# PROBLEM STATEMENT
Filter the entries below, keeping only lines with the word "into".

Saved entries
--------------------------------

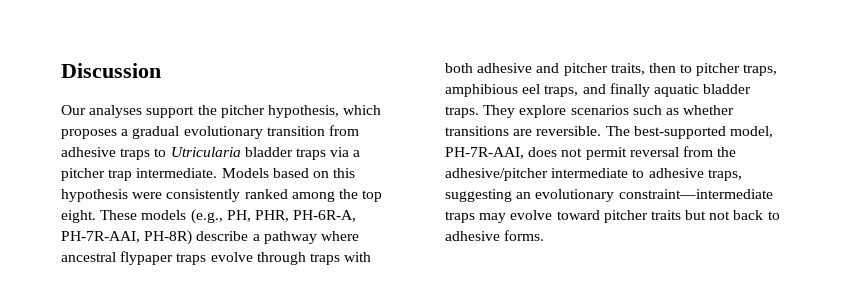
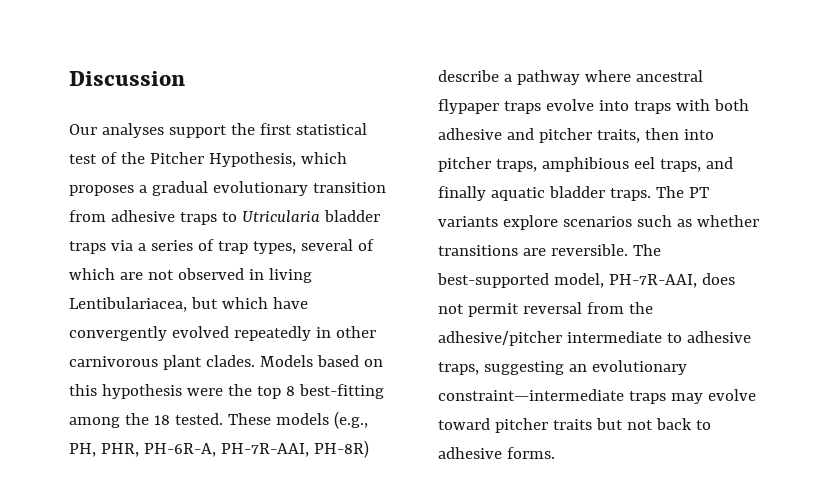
[220,105,339,118] pitcher hypothesis, -> [259,123,367,135] [69,152,296,167] first statistical test of the Pitcher Hypothesis,
[61,168,218,181] pitcher trap intermediate. -> [150,239,374,254] [69,268,312,283] [69,297,308,312] [69,326,376,341] [69,355,255,370] series of trap types, several of which are not observed in living Lentibulariacea, but which have convergently evolved repeatedly in other carnivorous plant clades.
[166,189,383,202] [61,210,96,223] consistently ranked among the top eight. -> [227,384,384,399] [69,413,223,428] the top 8 best-fitting among the 18 tested.
[256,252,306,265] through -> [598,100,629,111] into
[680,64,693,73] to -> [683,129,714,140] into
[483,105,516,118] They -> [655,186,709,198] [438,216,498,227] The PT variants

--------------------------------

# WRITTEN ANSWER
[256,252,306,265] through -> [598,100,629,111] into
[680,64,693,73] to -> [683,129,714,140] into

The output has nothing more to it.